わが国の刑事訴訟法において、刑事事件の処分については、検察官に公訴権が独占されています。検察官に独占的に起訴するかしないかの権限、裁量が認められています。検察官の処分の内容としては、一般的に公訴提起、略式命令請求、不起訴処分があげられます。
公訴提起は、検察官が裁判所に公判を請求する手続きです。いわゆる「起訴」です。これは、懲役刑の処分を念頭においたものです。
略式命令請求は、簡易裁判所に簡略な手続きを請求する手続きです(刑訴461条)。これは罰金又は科料の処分を念頭においたものです。
不起訴処分とは、一定の理由から、被疑者の起訴をしない手続きです。その理由として、一般的には、犯罪の証明ができないための処分として嫌疑不十分と被疑者に一定の情状が認められ今回に限り処分を猶予するための処分として起訴猶予があります。

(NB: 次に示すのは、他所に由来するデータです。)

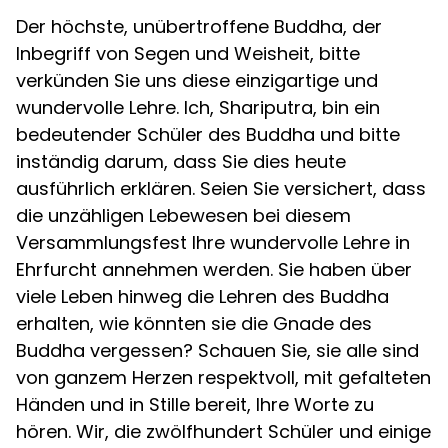
Der höchste, unübertroffene Buddha, der
Inbegriff von Segen und Weisheit, bitte
verkünden Sie uns diese einzigartige und
wundervolle Lehre. Ich, Shariputra, bin ein
bedeutender Schüler des Buddha und bitte
inständig darum, dass Sie dies heute
ausführlich erklären. Seien Sie versichert, dass
die unzähligen Lebewesen bei diesem
Versammlungsfest Ihre wundervolle Lehre in
Ehrfurcht annehmen werden. Sie haben über
viele Leben hinweg die Lehren des Buddha
erhalten, wie könnten sie die Gnade des
Buddha vergessen? Schauen Sie, sie alle sind
von ganzem Herzen respektvoll, mit gefalteten
Händen und in Stille bereit, Ihre Worte zu
hören. Wir, die zwölfhundert Schüler und einige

なお、例外的な処分として、事案が極めて軽微で処罰を必要としないと判断した場合、微罪処分として警察から検察庁への送検を猶予する手続きがなされることもあります(刑訴246条但し書き、犯罪捜査規範214条)。 適正で、迅速な事件処理のため、一部の軽微な事案については検察官が司法警察職員に対してその権限を事前に指定し委任していると考えられています。